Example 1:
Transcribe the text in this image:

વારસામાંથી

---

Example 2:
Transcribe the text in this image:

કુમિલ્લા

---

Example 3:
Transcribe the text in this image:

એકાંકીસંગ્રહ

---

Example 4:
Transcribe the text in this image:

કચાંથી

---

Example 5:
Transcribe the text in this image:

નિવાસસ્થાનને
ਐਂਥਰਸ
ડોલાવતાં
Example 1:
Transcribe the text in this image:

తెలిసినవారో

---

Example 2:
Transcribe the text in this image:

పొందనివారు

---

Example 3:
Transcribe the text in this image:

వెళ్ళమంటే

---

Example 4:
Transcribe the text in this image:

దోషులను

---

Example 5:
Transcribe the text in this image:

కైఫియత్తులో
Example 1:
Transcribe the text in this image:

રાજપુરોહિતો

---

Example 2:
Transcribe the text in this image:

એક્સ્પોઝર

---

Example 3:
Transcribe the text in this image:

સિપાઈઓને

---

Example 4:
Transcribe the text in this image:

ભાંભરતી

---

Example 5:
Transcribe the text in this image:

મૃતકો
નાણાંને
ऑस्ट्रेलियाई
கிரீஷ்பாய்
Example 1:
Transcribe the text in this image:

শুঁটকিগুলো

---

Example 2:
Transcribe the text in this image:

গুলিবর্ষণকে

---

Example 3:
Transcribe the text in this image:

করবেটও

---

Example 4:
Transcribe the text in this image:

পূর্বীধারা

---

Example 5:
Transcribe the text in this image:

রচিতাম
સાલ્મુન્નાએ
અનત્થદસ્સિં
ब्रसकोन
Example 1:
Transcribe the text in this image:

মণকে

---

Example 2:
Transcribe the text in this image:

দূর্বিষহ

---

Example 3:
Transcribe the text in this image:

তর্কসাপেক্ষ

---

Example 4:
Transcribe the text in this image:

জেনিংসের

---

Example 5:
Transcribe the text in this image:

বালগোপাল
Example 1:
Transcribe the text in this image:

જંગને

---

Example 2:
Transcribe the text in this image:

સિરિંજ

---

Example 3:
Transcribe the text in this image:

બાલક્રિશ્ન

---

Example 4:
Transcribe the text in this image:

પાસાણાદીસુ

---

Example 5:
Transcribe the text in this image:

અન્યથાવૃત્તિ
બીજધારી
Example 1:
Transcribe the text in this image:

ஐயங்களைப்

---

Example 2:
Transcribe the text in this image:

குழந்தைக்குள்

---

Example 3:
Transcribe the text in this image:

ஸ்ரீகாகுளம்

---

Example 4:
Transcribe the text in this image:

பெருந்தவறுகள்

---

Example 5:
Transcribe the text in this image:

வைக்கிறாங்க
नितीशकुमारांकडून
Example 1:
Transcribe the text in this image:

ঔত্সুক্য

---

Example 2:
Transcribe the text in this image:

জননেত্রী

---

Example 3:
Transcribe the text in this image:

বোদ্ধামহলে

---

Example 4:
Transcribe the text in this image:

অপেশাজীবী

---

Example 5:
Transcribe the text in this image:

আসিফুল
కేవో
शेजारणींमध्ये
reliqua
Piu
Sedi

- Written problem: Convert the data above into a Markdown table with two columns, Row and Text, putting each line in its own numbered row and omitting blank lines.

- Output for this exercise:
| Row | Text |
|---|---|
| 1 | Example 1: |
| 2 | Transcribe the text in this image: |
| 3 | વારસામાંથી |
| 4 | --- |
| 5 | Example 2: |
| 6 | Transcribe the text in this image: |
| 7 | કુમિલ્લા |
| 8 | --- |
| 9 | Example 3: |
| 10 | Transcribe the text in this image: |
| 11 | એકાંકીસંગ્રહ |
| 12 | --- |
| 13 | Example 4: |
| 14 | Transcribe the text in this image: |
| 15 | કચાંથી |
| 16 | --- |
| 17 | Example 5: |
| 18 | Transcribe the text in this image: |
| 19 | નિવાસસ્થાનને |
| 20 | ਐਂਥਰਸ |
| 21 | ડોલાવતાં |
| 22 | Example 1: |
| 23 | Transcribe the text in this image: |
| 24 | తెలిసినవారో |
| 25 | --- |
| 26 | Example 2: |
| 27 | Transcribe the text in this image: |
| 28 | పొందనివారు |
| 29 | --- |
| 30 | Example 3: |
| 31 | Transcribe the text in this image: |
| 32 | వెళ్ళమంటే |
| 33 | --- |
| 34 | Example 4: |
| 35 | Transcribe the text in this image: |
| 36 | దోషులను |
| 37 | --- |
| 38 | Example 5: |
| 39 | Transcribe the text in this image: |
| 40 | కైఫియత్తులో |
| 41 | Example 1: |
| 42 | Transcribe the text in this image: |
| 43 | રાજપુરોહિતો |
| 44 | --- |
| 45 | Example 2: |
| 46 | Transcribe the text in this image: |
| 47 | એક્સ્પોઝર |
| 48 | --- |
| 49 | Example 3: |
| 50 | Transcribe the text in this image: |
| 51 | સિપાઈઓને |
| 52 | --- |
| 53 | Example 4: |
| 54 | Transcribe the text in this image: |
| 55 | ભાંભરતી |
| 56 | --- |
| 57 | Example 5: |
| 58 | Transcribe the text in this image: |
| 59 | મૃતકો |
| 60 | નાણાંને |
| 61 | ऑस्ट्रेलियाई |
| 62 | கிரீஷ்பாய் |
| 63 | Example 1: |
| 64 | Transcribe the text in this image: |
| 65 | শুঁটকিগুলো |
| 66 | --- |
| 67 | Example 2: |
| 68 | Transcribe the text in this image: |
| 69 | গুলিবর্ষণকে |
| 70 | --- |
| 71 | Example 3: |
| 72 | Transcribe the text in this image: |
| 73 | করবেটও |
| 74 | --- |
| 75 | Example 4: |
| 76 | Transcribe the text in this image: |
| 77 | পূর্বীধারা |
| 78 | --- |
| 79 | Example 5: |
| 80 | Transcribe the text in this image: |
| 81 | রচিতাম |
| 82 | સાલ્મુન્નાએ |
| 83 | અનત્થદસ્સિં |
| 84 | ब्रसकोन |
| 85 | Example 1: |
| 86 | Transcribe the text in this image: |
| 87 | মণকে |
| 88 | --- |
| 89 | Example 2: |
| 90 | Transcribe the text in this image: |
| 91 | দূর্বিষহ |
| 92 | --- |
| 93 | Example 3: |
| 94 | Transcribe the text in this image: |
| 95 | তর্কসাপেক্ষ |
| 96 | --- |
| 97 | Example 4: |
| 98 | Transcribe the text in this image: |
| 99 | জেনিংসের |
| 100 | --- |
| 101 | Example 5: |
| 102 | Transcribe the text in this image: |
| 103 | বালগোপাল |
| 104 | Example 1: |
| 105 | Transcribe the text in this image: |
| 106 | જંગને |
| 107 | --- |
| 108 | Example 2: |
| 109 | Transcribe the text in this image: |
| 110 | સિરિંજ |
| 111 | --- |
| 112 | Example 3: |
| 113 | Transcribe the text in this image: |
| 114 | બાલક્રિશ્ન |
| 115 | --- |
| 116 | Example 4: |
| 117 | Transcribe the text in this image: |
| 118 | પાસાણાદીસુ |
| 119 | --- |
| 120 | Example 5: |
| 121 | Transcribe the text in this image: |
| 122 | અન્યથાવૃત્તિ |
| 123 | બીજધારી |
| 124 | Example 1: |
| 125 | Transcribe the text in this image: |
| 126 | ஐயங்களைப் |
| 127 | --- |
| 128 | Example 2: |
| 129 | Transcribe the text in this image: |
| 130 | குழந்தைக்குள் |
| 131 | --- |
| 132 | Example 3: |
| 133 | Transcribe the text in this image: |
| 134 | ஸ்ரீகாகுளம் |
| 135 | --- |
| 136 | Example 4: |
| 137 | Transcribe the text in this image: |
| 138 | பெருந்தவறுகள் |
| 139 | --- |
| 140 | Example 5: |
| 141 | Transcribe the text in this image: |
| 142 | வைக்கிறாங்க |
| 143 | नितीशकुमारांकडून |
| 144 | Example 1: |
| 145 | Transcribe the text in this image: |
| 146 | ঔত্সুক্য |
| 147 | --- |
| 148 | Example 2: |
| 149 | Transcribe the text in this image: |
| 150 | জননেত্রী |
| 151 | --- |
| 152 | Example 3: |
| 153 | Transcribe the text in this image: |
| 154 | বোদ্ধামহলে |
| 155 | --- |
| 156 | Example 4: |
| 157 | Transcribe the text in this image: |
| 158 | অপেশাজীবী |
| 159 | --- |
| 160 | Example 5: |
| 161 | Transcribe the text in this image: |
| 162 | আসিফুল |
| 163 | కేవో |
| 164 | शेजारणींमध्ये |
| 165 | reliqua |
| 166 | Piu |
| 167 | Sedi |